Task instructions
Reproduce the records word for word, starting at the first line and ending with the line holding "Reading right to left, what", both included.

Entries supplied
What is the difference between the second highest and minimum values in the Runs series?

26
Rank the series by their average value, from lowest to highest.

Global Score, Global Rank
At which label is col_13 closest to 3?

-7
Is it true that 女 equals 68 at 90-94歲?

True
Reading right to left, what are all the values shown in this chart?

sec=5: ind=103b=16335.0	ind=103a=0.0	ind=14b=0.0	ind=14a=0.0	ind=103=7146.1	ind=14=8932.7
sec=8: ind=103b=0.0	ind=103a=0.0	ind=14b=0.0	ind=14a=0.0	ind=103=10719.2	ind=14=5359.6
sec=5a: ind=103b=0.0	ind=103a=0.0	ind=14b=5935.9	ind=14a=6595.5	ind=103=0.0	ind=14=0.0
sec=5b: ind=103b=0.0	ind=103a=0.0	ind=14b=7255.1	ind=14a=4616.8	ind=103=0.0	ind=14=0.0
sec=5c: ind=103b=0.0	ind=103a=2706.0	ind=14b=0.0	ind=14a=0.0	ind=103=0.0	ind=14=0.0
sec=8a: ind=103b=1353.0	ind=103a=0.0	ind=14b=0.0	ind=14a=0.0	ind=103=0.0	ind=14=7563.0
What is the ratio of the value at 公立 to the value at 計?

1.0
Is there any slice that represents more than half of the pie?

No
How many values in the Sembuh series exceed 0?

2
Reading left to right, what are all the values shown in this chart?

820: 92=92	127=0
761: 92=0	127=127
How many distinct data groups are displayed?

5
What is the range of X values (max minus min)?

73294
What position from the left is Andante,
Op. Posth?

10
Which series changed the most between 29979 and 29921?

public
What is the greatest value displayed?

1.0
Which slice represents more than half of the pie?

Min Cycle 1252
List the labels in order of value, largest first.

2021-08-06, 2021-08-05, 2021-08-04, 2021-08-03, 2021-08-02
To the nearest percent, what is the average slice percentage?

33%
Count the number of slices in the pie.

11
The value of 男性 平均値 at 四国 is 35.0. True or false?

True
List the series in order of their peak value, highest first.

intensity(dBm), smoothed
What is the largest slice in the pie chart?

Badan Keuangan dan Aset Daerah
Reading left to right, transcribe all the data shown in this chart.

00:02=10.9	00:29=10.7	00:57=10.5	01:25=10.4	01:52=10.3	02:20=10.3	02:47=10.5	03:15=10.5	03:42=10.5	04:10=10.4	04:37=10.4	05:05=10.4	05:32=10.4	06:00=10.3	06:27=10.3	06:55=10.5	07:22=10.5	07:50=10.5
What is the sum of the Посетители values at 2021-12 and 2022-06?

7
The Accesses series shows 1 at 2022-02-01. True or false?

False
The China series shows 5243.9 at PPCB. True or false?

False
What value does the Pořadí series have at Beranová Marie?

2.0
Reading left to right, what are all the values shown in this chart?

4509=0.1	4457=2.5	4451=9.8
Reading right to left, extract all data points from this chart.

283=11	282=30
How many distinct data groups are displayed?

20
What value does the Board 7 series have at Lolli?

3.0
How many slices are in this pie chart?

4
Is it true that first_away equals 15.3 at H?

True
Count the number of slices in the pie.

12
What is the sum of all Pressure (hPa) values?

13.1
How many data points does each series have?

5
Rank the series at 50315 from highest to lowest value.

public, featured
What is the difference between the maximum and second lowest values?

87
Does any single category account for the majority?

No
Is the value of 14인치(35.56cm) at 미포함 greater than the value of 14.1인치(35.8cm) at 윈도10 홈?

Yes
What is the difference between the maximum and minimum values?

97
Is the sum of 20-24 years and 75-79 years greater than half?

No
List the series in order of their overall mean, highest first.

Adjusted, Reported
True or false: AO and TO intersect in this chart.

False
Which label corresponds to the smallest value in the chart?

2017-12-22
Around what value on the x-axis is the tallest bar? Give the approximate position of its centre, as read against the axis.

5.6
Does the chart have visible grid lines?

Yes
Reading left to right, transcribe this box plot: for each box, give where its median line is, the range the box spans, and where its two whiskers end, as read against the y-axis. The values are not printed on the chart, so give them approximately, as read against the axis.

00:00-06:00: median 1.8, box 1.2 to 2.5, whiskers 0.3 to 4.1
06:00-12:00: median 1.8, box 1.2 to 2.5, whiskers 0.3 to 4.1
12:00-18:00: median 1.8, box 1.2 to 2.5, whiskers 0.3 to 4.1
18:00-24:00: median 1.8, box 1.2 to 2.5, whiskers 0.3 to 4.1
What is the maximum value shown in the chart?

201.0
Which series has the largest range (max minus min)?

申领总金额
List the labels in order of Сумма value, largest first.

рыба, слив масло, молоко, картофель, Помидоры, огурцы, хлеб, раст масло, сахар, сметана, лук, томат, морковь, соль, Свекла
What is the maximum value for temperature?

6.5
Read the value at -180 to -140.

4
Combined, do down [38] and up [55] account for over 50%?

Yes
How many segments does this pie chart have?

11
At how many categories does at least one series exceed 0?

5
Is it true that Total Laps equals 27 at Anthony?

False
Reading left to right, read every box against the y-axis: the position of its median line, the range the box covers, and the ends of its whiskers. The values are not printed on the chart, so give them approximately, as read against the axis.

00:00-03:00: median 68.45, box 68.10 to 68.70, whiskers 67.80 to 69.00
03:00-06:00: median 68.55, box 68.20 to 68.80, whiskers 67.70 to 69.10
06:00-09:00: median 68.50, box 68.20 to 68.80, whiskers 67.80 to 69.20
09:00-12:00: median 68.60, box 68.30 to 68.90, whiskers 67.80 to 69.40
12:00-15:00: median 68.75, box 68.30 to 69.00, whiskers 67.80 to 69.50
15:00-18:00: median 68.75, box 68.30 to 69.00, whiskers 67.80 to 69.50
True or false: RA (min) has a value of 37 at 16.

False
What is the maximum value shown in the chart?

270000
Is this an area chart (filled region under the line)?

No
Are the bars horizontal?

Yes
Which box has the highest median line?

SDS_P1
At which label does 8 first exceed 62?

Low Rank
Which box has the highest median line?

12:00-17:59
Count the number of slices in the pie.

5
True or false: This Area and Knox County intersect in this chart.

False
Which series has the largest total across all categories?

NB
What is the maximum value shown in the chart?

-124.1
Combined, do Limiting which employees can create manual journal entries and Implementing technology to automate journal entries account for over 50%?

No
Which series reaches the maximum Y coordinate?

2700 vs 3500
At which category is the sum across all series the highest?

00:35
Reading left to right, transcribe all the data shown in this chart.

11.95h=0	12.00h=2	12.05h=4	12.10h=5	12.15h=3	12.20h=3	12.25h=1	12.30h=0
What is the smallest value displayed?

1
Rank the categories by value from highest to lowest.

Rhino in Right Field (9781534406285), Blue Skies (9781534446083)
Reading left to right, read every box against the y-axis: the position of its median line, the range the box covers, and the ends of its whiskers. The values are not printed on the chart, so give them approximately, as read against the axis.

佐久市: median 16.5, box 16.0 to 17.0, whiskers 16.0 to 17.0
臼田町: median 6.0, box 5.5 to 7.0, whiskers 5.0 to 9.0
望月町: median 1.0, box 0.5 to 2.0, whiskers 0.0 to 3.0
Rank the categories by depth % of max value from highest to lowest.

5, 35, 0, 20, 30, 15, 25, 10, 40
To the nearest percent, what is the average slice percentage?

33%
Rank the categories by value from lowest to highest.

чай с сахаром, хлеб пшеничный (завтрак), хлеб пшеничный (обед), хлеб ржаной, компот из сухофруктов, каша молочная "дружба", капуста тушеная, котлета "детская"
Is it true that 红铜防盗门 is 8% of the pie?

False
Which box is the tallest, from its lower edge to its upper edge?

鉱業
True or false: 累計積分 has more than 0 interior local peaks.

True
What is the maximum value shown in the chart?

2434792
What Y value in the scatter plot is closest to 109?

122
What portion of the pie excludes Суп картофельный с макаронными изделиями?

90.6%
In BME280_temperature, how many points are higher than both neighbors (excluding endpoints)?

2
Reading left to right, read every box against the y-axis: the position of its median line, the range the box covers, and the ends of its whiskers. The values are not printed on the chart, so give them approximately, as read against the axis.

Written reply
What is the difference between the second highest and minimum values in the Runs series?

26
Rank the series by their average value, from lowest to highest.

Global Score, Global Rank
At which label is col_13 closest to 3?

-7
Is it true that 女 equals 68 at 90-94歲?

True
Reading right to left, what are all the values shown in this chart?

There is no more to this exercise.